End of Brazil's scholarship an opportunity for agents
Friday, May 12, 2017
From ST Magazine
By Matthew Knott
12:24 | 10 May 2017
Brazil's Ministry of Education has formally announced that the Science without Borders study abroad scholarship will be ceased, two years after the programme was suspended, with Brazilian agents now eyeing more opportunities in privately funded higher education programmes.
In a statement issued last month, the Ministry said that after evaluation of the graduation rates, the costs of the scheme were considered too high. It highlighted that the budget was equivalent to the cost of providing school meals for 39 million students in Brazil.
"The current management found the programme with high debts left by the previous government. Students were abroad without resources. The first and immediate priority of the current management was to guarantee financial resources to honour the commitments made with the scholarship holders so as not to harm them," the Ministry said, explaining that around 4,000 students were currently still overseas under the Science without Borders project.
The Ministry added that the CAPES scholarship system remained open for funding for postgraduate and doctoral overseas study.
Maura Leão, President of Brazilian agency association Belta and President of the global Federation of Education and Language Consultant Associations (Felca), said the scheme, which mostly operated on an institution-to-institution basis, had nonetheless ignited an interest in higher education overseas, and the agency sector now had a chance to grow this business strand.

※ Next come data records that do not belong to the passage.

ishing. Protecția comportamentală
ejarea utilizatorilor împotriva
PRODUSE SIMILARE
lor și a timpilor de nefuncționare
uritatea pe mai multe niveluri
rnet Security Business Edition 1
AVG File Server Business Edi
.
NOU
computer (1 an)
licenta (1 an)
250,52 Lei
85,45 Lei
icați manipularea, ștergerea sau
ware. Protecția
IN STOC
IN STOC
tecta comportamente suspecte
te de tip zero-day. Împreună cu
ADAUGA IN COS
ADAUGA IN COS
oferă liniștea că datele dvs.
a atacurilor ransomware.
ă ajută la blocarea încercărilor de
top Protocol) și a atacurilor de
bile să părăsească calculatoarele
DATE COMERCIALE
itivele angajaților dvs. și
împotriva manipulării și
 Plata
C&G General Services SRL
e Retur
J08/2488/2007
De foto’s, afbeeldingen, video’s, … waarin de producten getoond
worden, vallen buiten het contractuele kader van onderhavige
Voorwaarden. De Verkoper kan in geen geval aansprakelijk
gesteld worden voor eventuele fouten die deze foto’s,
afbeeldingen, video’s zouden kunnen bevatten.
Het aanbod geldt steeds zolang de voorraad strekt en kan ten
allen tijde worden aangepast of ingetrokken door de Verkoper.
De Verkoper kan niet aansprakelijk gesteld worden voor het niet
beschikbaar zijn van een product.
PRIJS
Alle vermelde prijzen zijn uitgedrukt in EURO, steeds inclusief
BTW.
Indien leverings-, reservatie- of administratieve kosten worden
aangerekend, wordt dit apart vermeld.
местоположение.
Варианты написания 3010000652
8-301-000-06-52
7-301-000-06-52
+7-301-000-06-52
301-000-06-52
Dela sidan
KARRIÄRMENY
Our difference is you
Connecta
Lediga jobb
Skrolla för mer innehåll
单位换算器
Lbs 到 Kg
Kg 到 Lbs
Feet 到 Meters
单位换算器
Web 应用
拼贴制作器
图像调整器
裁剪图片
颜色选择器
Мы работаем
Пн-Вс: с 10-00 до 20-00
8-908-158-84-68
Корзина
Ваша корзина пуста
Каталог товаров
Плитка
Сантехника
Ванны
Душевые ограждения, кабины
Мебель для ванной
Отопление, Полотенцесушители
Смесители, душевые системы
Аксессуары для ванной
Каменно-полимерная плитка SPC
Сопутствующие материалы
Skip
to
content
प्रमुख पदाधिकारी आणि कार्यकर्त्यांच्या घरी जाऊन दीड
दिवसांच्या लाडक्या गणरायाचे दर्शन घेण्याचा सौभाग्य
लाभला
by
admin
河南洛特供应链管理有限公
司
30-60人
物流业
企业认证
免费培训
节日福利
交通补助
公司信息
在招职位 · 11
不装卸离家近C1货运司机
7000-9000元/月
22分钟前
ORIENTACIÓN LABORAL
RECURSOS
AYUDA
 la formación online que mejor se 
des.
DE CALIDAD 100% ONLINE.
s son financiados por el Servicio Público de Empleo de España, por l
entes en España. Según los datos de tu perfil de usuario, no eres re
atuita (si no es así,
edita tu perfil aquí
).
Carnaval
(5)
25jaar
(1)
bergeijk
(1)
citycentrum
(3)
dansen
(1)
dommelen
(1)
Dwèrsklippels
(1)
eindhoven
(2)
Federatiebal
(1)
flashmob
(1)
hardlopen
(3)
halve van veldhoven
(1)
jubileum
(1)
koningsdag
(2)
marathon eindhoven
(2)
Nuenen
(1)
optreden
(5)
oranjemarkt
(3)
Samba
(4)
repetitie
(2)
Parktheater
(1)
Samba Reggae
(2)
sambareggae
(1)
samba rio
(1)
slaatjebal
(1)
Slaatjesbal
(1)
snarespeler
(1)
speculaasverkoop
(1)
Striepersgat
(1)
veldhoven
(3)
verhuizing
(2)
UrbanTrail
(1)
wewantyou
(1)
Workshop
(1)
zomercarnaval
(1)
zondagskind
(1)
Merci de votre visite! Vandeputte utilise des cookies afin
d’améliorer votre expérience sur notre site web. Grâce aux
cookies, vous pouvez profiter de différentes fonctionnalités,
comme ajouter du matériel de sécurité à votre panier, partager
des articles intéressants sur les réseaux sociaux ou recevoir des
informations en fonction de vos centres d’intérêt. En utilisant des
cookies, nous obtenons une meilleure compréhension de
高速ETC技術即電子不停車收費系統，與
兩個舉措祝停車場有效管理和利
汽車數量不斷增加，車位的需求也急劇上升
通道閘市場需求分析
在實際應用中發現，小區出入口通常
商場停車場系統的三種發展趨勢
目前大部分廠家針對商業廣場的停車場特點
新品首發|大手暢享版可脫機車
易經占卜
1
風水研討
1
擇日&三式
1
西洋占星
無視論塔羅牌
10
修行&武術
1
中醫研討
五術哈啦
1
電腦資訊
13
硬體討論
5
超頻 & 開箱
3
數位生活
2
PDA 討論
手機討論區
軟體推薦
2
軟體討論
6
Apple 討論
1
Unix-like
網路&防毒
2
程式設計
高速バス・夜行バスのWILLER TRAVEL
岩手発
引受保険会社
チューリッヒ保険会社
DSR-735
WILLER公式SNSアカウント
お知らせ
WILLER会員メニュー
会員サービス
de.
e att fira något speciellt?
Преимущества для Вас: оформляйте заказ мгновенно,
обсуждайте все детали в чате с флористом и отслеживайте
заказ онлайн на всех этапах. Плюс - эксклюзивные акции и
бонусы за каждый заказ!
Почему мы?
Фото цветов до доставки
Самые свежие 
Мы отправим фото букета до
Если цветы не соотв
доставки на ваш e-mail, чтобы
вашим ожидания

"For agencies we have now an opportunity to develop our higher education departments in a deeper way, once this programme has raised awareness among Brazilian students of the possibilities of going abroad for higher education. Even for those who are planning to go to a local university, they see an option to study abroad for a semester or longer."
She said that would require a lot of knowledge from consultants, a well-organised service and strong partnerships with institutions.
Maura suggested that some of the failings of the scholarship system could be addressed by the agency sector to ensure a successful study abroad experience.
"Consultants can properly screen the candidates according to their skills, language levels and financial capability and help them find the right choice of course at the right higher education institution. Consultants can help students find scholarships and have them on the right track. Unfortunately this was not done before and many students would go abroad without any previous language knowledge, which is mandatory to be successful in programmes such as these. Now there is an opportunity for agents to do this properly to help candidates be successful to be accepted."
The full-year Belta member data for 2016 is due to be released soon, but Maura said there had generally been more enquiries about university study abroad since the scholarship was suspended.
"More international institutions are approaching the market, promoting their universities. Many are doing this only through agents and investing a lot in their knowledge and training. Agents know the market and the local language of the decision makers," she added.
The association is holding an International Education Forum later this month, with higher education among the topics on the agenda.